REQUIRED ACTION => Which lines run from the line with "right shoulder: (507, 536)" through the line with "left ear: (870, 504)" in the entries below? Print them exactly, both ends included, and nothing more.

Per-instance keypoint data
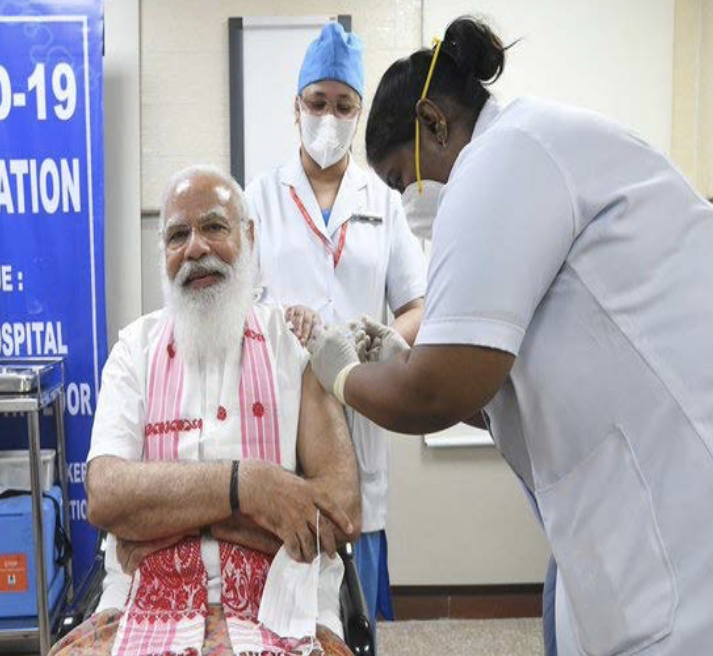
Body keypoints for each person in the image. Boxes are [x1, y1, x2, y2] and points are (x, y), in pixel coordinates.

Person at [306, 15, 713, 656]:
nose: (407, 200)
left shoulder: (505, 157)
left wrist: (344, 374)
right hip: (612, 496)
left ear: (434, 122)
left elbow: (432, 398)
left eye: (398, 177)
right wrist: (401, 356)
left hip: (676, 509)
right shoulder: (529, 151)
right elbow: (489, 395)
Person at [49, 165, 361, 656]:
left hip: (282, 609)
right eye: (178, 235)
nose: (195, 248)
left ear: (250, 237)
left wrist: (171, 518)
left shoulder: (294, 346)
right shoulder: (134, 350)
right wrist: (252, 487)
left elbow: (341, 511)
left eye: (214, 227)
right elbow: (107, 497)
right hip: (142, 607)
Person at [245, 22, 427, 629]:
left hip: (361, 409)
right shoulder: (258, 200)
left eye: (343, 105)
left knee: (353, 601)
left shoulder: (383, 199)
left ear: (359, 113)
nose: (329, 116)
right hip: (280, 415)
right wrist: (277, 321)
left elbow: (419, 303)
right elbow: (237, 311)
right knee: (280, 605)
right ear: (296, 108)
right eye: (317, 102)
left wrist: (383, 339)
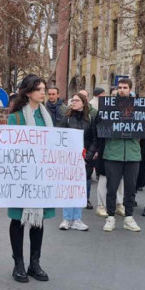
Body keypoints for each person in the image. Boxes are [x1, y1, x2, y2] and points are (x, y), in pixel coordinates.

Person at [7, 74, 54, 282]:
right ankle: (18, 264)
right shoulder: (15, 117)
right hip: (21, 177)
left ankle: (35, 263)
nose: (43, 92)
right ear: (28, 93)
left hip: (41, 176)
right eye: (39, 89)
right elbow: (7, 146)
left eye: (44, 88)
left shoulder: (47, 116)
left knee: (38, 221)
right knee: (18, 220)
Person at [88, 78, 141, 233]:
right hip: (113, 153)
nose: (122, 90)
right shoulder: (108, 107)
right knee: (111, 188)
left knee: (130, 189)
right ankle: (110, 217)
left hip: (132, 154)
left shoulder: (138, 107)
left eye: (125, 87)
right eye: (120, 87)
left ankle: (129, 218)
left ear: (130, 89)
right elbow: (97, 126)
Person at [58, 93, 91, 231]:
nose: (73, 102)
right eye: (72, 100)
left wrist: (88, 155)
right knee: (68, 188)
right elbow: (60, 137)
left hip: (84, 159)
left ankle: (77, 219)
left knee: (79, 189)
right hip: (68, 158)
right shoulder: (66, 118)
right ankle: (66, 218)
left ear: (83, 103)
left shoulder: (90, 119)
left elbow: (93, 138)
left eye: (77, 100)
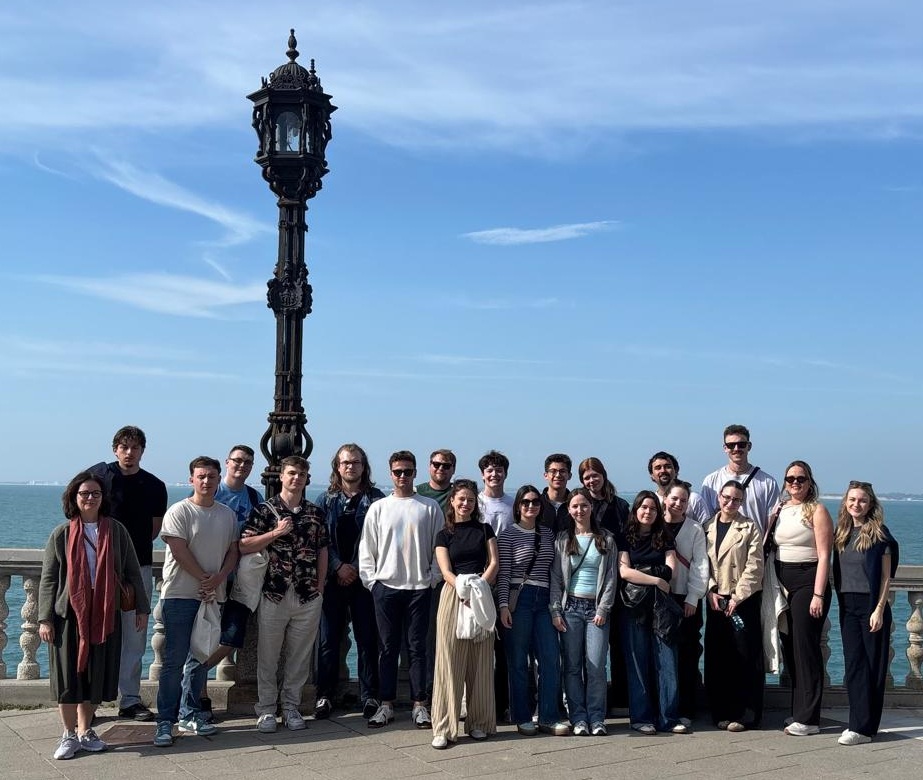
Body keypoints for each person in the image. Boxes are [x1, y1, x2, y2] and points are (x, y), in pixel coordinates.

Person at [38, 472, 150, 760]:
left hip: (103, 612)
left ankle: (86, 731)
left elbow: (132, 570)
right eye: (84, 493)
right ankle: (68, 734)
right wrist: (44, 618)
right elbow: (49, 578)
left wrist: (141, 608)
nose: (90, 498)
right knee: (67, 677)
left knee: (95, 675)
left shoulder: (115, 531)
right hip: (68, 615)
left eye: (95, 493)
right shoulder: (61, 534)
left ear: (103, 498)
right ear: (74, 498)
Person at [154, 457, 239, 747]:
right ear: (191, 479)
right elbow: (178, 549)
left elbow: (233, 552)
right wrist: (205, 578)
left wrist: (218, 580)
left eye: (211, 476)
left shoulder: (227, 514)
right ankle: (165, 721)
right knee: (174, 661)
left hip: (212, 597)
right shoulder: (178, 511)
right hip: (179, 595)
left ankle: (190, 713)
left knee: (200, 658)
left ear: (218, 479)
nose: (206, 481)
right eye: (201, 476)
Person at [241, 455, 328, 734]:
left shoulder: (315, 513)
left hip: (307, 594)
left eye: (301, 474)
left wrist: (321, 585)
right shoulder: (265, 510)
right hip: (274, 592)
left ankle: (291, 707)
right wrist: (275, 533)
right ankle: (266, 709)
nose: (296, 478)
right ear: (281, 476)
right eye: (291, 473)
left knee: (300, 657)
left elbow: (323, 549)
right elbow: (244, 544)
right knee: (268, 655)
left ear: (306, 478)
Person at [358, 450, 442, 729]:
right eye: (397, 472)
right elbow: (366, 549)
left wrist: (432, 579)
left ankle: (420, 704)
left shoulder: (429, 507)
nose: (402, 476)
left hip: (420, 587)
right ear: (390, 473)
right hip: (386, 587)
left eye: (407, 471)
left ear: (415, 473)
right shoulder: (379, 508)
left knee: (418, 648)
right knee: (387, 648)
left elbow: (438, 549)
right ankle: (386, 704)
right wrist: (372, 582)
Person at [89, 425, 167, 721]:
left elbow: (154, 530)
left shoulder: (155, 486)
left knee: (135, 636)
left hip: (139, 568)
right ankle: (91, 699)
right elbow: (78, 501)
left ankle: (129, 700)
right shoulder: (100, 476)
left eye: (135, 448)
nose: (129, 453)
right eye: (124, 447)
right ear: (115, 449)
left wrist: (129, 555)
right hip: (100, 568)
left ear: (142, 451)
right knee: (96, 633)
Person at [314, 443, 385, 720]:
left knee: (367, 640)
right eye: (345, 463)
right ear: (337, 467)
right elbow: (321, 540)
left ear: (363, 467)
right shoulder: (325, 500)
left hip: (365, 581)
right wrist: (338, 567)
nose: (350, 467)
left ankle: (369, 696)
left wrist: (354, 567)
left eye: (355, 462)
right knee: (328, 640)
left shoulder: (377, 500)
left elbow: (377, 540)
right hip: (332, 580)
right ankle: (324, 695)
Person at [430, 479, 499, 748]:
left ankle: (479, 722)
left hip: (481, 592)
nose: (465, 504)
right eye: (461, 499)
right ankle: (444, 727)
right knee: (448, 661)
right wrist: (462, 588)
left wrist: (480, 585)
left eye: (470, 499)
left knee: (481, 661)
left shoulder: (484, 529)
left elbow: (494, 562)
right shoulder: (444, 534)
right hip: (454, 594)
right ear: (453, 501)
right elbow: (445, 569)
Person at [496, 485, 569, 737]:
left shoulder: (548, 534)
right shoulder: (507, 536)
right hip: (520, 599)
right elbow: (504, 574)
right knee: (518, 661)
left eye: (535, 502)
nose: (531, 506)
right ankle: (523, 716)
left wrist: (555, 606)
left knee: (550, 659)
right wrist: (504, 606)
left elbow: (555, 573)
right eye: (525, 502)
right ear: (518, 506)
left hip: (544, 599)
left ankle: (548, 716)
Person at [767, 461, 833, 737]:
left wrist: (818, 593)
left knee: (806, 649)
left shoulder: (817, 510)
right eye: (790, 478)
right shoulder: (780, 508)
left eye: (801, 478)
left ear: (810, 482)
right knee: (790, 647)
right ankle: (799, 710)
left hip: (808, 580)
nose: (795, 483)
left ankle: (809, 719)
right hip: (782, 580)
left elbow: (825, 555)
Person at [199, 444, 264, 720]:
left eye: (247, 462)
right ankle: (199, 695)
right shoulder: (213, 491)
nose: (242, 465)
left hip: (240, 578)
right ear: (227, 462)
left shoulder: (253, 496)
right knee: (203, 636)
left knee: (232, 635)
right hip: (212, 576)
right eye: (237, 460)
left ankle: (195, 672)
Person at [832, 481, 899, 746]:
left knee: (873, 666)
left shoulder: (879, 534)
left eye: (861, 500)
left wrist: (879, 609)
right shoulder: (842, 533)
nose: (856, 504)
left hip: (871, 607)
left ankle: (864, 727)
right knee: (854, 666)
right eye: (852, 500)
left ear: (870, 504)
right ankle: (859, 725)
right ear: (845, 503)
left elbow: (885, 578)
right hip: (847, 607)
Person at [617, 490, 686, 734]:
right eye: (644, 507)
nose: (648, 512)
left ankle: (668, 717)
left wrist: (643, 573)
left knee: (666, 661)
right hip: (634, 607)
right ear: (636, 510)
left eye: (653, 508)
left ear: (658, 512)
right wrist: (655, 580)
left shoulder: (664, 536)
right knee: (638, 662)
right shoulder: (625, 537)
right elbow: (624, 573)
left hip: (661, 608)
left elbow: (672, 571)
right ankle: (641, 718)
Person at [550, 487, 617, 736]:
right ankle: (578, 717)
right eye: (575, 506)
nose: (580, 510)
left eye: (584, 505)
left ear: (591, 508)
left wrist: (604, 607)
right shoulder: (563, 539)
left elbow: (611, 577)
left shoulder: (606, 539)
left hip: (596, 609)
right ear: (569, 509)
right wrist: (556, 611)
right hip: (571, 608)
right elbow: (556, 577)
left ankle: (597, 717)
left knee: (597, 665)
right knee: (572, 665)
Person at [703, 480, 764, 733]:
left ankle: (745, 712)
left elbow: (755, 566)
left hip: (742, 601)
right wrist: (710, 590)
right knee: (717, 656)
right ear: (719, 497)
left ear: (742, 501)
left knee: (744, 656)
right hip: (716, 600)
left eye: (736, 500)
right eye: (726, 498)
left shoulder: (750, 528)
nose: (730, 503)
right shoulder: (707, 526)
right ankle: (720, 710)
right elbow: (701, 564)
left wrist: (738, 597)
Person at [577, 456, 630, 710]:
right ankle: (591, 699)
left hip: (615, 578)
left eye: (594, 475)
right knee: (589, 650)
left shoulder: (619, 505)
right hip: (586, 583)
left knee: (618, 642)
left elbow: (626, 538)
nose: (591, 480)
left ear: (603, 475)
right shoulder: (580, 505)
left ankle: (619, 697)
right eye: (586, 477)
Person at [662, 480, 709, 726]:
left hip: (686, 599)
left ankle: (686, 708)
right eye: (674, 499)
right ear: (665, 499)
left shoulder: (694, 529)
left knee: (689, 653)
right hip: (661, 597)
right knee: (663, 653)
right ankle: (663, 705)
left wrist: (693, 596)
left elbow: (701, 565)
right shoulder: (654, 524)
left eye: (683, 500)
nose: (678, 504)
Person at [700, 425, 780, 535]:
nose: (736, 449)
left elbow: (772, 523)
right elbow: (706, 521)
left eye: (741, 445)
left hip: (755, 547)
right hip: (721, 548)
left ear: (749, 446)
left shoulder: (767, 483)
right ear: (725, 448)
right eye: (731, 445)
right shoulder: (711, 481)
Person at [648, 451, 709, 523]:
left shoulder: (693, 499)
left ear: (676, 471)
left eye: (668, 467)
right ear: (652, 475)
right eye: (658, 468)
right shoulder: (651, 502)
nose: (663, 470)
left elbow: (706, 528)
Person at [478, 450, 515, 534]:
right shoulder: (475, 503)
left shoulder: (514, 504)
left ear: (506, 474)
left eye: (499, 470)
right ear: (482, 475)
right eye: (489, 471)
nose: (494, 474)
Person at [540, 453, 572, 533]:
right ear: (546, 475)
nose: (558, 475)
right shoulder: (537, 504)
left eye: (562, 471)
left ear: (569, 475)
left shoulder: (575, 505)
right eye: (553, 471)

REPLY =>
right shoulder: (507, 536)
right hip: (520, 599)
right elbow: (504, 574)
right knee: (518, 661)
left eye: (535, 502)
nose: (531, 506)
right ankle: (523, 716)
left wrist: (555, 606)
left knee: (550, 659)
right wrist: (504, 606)
left elbow: (555, 573)
right eye: (525, 502)
right ear: (518, 506)
left hip: (544, 599)
left ankle: (548, 716)
Person at [767, 461, 833, 737]:
left wrist: (818, 593)
left knee: (806, 649)
left shoulder: (817, 510)
right eye: (790, 478)
right shoulder: (780, 508)
left eye: (801, 478)
left ear: (810, 482)
right knee: (790, 647)
right ankle: (799, 710)
left hip: (808, 580)
nose: (795, 483)
left ankle: (809, 719)
right hip: (782, 580)
left elbow: (825, 555)
Person at [199, 444, 264, 720]:
left eye: (247, 462)
right ankle: (199, 695)
right shoulder: (213, 491)
nose: (242, 465)
left hip: (240, 578)
right ear: (227, 462)
left shoulder: (253, 496)
right knee: (203, 636)
left knee: (232, 635)
right hip: (212, 576)
right eye: (237, 460)
left ankle: (195, 672)
Person at [832, 481, 899, 746]:
left knee: (873, 666)
left shoulder: (879, 534)
left eye: (861, 500)
left wrist: (879, 609)
right shoulder: (842, 533)
nose: (856, 504)
left hip: (871, 607)
left ankle: (864, 727)
right knee: (854, 666)
right eye: (852, 500)
left ear: (870, 504)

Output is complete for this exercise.